He is seen talking with Ryō on the phone in the beginning of the series. He knows about the Persona and Reverse cases as they are usually the conversation topic. He is currently working with the police force after prior events 10 years ago from Persona 3. He was one of the main character's companions in Persona 3. As of episode 14, Akihiko had officially entered the universe of Persona: Trinity Soul, seen entering the elevator of the police station behind Shin and then later talking with Inui as a member of Marebito loses control of his persona in the city square. He can't evoke his Persona anymore because he passed a certain age and doesn't take the drug which allows the forceful evoking of Persona that Ryō takes.
- Igor (イゴール, Igōru)

Entries shown:
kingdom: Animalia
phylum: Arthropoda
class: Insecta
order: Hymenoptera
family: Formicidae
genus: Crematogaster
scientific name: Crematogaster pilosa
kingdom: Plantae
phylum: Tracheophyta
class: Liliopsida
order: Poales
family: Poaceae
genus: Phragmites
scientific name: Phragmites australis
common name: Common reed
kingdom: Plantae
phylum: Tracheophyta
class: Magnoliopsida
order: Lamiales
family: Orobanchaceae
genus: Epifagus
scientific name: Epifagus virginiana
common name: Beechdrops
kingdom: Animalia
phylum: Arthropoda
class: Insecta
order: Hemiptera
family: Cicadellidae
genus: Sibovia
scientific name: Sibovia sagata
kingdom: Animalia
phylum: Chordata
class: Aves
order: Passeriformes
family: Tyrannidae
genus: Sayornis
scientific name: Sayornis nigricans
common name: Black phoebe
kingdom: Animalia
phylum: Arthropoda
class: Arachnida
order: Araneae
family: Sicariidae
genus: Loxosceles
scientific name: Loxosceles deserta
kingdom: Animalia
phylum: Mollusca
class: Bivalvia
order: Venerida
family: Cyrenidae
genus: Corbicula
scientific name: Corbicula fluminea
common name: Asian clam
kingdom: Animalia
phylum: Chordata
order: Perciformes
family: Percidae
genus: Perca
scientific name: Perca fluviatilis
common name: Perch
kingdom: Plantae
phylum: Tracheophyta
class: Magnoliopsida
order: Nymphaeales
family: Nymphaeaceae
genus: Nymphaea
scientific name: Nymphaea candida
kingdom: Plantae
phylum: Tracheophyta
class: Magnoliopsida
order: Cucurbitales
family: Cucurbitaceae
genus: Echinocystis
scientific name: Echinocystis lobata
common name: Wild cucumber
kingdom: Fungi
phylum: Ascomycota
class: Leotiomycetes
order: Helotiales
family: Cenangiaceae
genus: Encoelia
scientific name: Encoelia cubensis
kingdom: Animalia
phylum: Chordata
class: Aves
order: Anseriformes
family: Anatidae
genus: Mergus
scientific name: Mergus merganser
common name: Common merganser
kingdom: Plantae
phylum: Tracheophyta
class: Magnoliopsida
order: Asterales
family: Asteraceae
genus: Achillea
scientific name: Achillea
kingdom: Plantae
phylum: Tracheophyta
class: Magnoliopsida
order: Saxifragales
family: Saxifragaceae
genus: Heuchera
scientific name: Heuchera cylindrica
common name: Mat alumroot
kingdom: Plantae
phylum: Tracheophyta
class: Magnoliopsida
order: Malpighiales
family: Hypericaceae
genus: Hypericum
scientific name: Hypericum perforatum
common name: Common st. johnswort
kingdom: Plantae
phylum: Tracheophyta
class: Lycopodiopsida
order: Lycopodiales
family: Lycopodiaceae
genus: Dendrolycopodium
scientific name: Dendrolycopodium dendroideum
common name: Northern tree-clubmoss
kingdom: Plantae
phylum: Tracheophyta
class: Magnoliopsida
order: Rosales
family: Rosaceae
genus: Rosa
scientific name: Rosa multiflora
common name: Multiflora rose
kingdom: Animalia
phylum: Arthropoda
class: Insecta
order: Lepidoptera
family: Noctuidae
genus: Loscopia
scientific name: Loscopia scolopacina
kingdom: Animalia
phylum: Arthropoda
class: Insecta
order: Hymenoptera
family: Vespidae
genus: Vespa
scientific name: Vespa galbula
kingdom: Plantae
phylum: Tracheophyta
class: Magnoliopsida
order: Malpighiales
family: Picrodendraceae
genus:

Problem details:
Update the passage about the Persona: Trinity Soul character above by writing out everything from "He is seen talking" down to "Igor (イゴール, Igōru)", with "elevator" changed to "lift".

Answer for the task:
He is seen talking with Ryō on the phone in the beginning of the series. He knows about the Persona and Reverse cases as they are usually the conversation topic. He is currently working with the police force after prior events 10 years ago from Persona 3. He was one of the main character's companions in Persona 3. As of episode 14, Akihiko had officially entered the universe of Persona: Trinity Soul, seen entering the lift of the police station behind Shin and then later talking with Inui as a member of Marebito loses control of his persona in the city square. He can't evoke his Persona anymore because he passed a certain age and doesn't take the drug which allows the forceful evoking of Persona that Ryō takes.
- Igor (イゴール, Igōru)